In defining “longsuffering,” the following words are used, “forbearance,” “patience,” “self-restraint,” “not hastily retaliate or promptly punish,” “opposite of anger,” “does not surrender to circumstances or succumb under pressure,” “opposite of despondency,” “long tempered.”

Longsuffering is said to be a fruit of the Spirit, that is, it is the result of having the teaching of the Spirit in one’s heart. In this context Paul admonishes, (Galatians 5:25), “If we live in the Spirit, let us also walk in the Spirit.” That is, live the life dictated by the Spirit, absorbing His qualities.

No greater demonstration of longsuffering can be found than that shown by God toward man. But we must understand that His longsuffering has a limit. Consider the flood, Sodom and Gomorrah, the Jews’ rebellion in the wilderness, the Babylonian captivity. It is difficult to understand how God has tolerated the foolishness and the utter nonsense of the human race since the beginning of time: rebellion, idolatry, immorality, cruelty, etc.
Short-temperedness is a common trait of some persons. It is the opposite of longsuffering. Controlling it will stand one in good stead in all areas of life: in the home, in the neighborhood, in the work place, on the streets, and certainly in the church. While all Christians are to be longsuffering, it develops to higher degrees as one matures in age and knowledge. Longsuffering would prevent all-night business meetings, many church splits, and words that never should have been spoken. It would prevent harsh judgments of actions that spring from immaturity and/or a lack of knowledge of all the facts. A lack of longsuffeing is manifested by ascribing to others bad motives when we may have misinterpreted actions or words. A lack of longsuffering is shown when we have a short fuse that causes us to say and do things in retaliation to others. The Hebrew writer says, “For ye have need of patience, that, after ye have done the will of God, ye might receive the promise“(Hebrews 10:36). This implies that we can lose the promise by impatience.
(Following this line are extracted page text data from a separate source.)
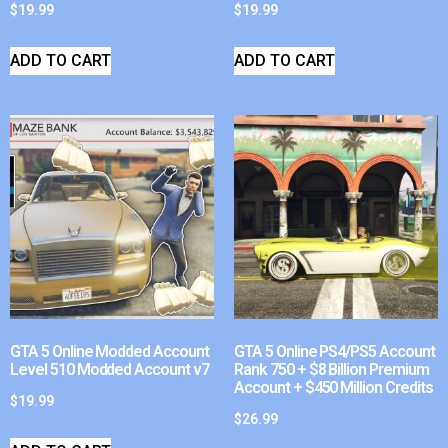
$
19.99
$
19.99
ADD TO CART
ADD TO CART
GTA 5 Online Modded Account
GTA 5 Online PS4/PS5 Account
Level 510 Modded Account v7
Rank 750 + $8 Billion Premium
Account + $450 Million Credits
$
19.99
$
26.99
Every local church is a “mixed bag” of people from various backgrounds and cultures. It also contains people who are on different rungs of the maturity ladder. Longsuffering is necessary to be able to get along where there are differences on many subjects. It is easy for those who are mature to be impatient toward those who are less mature. It may have taken them years to come to their present level of knowledge, but the mature often are not willing to give the immature the same amount of time and study to reach their level of knowledge and understanding. This manifestly is unfair, and lacking in longsuffering. Paul said, (Romans 14:1), “Him that is weak in the faith receive ye, but not to doubtful disputations.” and (Romans 15:1), “We then that are strong ought to bear the infirmities of the weak, and not to please ourselves.” While Paul in this context discusses matters which were indifferent to God, eating meat, keeping days, etc., it remains a fact that there often are doctrinal differences within a congregation. How to handle these involves the scriptures, conscience, attitude, and a willingness to be longsuffering while the issues are studied. It may be necessary, eventually, to break fellowship over certain issues, but that should be the last resort, and should never happen until the matters have been thoroughly studied and truth rejected.

Longsuffering is a fruit of the Spirit, the opposite of it is a work of the flesh. As we contrast the two, it is easy to decide which we want in our lives. Not only is longsuffering essential to living a God-pleasing life, it is also essential to living a happy life. So we can say that it has great promise in the life that now is, and in that which is to come.